SELECTED EXTRACT:
-.-.-

Interview with Emily Roysdon

by Katie Geha November 11, 2012

Emily Roysdon is an artist who lives in Stockholm and New York, when she’s not traveling around the globe, mounting collaborative and site-specific projects. Roysdon was an artist in residence at the University of Texas’s Visual Arts Center this fall, where she developed the installation Pause, Pose, Discompose. While she was in the midst of the project, I sat down with her to discuss collaboration, the act of telling and improvisation as practice.

Katie Geha: I first got interested in your work through my former professor Greg Borodowitz, who was a huge fan of LTTR (Lesbians to the Rescue). He introduced me to your David Wojnarowicz piece. I really love that project.

Emily Roysdon: Thanks! It was one of the first things I ever made and I just had the extreme honor of selling that to the New York Public library. I don’t have a commercial life and I don’t normally sell things. They have an extraordinary collection.

KG: Right, you don’t necessarily work with objects, hence not having a traditional art career.

ER: Not so much. I have made a few photographs and I really like working with prints. But I haven’t prioritized objects in any way. I haven’t made those concessions to the way the art world does work or should work.

KG:  But didn’t LTTR often produce publications?

ER: Yes, but they were ten dollars. I loved them and I loved those collating parties. They were some of my favorite days of my life. It was just such fun work.

KG:  Are you not tied to objects because of your need to work discursively? Is it political? Against a specific notion of art making? Or is just the way you work?

ER: It’s several things. In the beginning, the way that I was able to become an artist was being part of LTTR—that strong identification and community and collaboration. In those years I had already made the David Wojnarowicz project but hadn’t made many things. Quite simply, to be frank, I never had money to make things. I hadn’t gone to art school so I didn’t have the sense of materials and investment and all this kind of stuff. For me, it’s always been about labor and discourse. I would love to have a studio. But I don’t have one.

-.-.-

Rows from a dataset:
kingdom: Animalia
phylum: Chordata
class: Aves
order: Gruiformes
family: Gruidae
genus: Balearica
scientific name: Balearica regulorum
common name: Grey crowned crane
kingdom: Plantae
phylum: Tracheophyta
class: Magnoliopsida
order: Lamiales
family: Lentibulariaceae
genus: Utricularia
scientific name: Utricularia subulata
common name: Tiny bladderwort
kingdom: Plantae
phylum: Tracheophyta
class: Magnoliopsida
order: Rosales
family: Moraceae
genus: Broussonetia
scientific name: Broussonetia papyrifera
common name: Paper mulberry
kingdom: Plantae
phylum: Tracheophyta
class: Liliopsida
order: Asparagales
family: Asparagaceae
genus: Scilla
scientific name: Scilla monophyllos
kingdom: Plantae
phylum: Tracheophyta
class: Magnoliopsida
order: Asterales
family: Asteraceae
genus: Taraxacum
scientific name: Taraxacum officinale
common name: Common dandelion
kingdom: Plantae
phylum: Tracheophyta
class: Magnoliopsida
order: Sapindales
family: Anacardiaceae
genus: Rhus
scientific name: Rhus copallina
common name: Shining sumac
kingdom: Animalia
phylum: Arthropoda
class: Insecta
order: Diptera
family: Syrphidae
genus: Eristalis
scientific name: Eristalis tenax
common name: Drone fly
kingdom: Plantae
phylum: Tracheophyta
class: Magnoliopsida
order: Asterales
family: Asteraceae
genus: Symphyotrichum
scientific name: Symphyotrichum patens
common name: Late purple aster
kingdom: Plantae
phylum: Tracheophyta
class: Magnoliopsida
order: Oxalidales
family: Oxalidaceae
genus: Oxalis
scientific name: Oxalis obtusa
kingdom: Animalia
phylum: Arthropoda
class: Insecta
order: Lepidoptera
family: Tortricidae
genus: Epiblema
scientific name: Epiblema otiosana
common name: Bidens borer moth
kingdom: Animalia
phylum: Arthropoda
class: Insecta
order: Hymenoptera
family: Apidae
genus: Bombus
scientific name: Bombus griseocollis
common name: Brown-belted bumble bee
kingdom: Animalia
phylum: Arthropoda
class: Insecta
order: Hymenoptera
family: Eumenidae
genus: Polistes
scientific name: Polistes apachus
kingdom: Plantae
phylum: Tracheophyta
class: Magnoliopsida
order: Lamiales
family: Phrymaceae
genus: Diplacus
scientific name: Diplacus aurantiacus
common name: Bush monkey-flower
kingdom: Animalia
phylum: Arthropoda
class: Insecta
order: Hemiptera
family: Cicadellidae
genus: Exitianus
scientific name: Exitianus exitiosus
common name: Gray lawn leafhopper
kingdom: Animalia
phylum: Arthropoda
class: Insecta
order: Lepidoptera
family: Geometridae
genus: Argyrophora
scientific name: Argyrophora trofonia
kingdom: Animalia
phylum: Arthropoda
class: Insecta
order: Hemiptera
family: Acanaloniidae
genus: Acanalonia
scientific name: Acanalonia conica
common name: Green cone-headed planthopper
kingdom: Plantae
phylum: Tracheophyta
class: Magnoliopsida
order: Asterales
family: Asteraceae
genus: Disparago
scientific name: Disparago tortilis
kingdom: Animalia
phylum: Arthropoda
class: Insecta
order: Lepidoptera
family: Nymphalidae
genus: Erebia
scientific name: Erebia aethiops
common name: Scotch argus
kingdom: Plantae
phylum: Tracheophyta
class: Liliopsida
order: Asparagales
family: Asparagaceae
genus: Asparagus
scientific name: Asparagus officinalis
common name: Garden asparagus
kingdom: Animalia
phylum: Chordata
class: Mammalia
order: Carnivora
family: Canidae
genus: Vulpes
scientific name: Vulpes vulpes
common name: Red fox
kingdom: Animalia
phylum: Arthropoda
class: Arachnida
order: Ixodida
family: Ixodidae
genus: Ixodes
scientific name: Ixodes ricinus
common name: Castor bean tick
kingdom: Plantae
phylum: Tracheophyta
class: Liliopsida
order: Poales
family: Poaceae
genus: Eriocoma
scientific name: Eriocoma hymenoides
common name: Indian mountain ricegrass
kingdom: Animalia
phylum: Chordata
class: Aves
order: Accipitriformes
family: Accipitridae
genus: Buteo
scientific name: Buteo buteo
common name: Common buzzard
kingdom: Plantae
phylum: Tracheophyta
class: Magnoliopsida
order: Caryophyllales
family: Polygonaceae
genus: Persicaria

-.-.-

WORK TO DO:
a. Answer these questions about the interview with Emily Roysdon:
(i) Where was Roysdon an artist in residence this fall?
(ii) What does the acronym LTTR stand for?
(iii) How much did LTTR's publications cost?
b. Update the interview with Emily Roysdon: write out the passage from "KG:  But didn’t" to "way you work?" again, with "ten dollars" changed to "five dollars".

RESPONSES TO THE EXERCISE:
a.
(i) The University of Texas's Visual Arts Center
(ii) Lesbians to the Rescue
(iii) Ten dollars

b.
KG:  But didn’t LTTR often produce publications?

ER: Yes, but they were five dollars. I loved them and I loved those collating parties. They were some of my favorite days of my life. It was just such fun work.

KG:  Are you not tied to objects because of your need to work discursively? Is it political? Against a specific notion of art making? Or is just the way you work?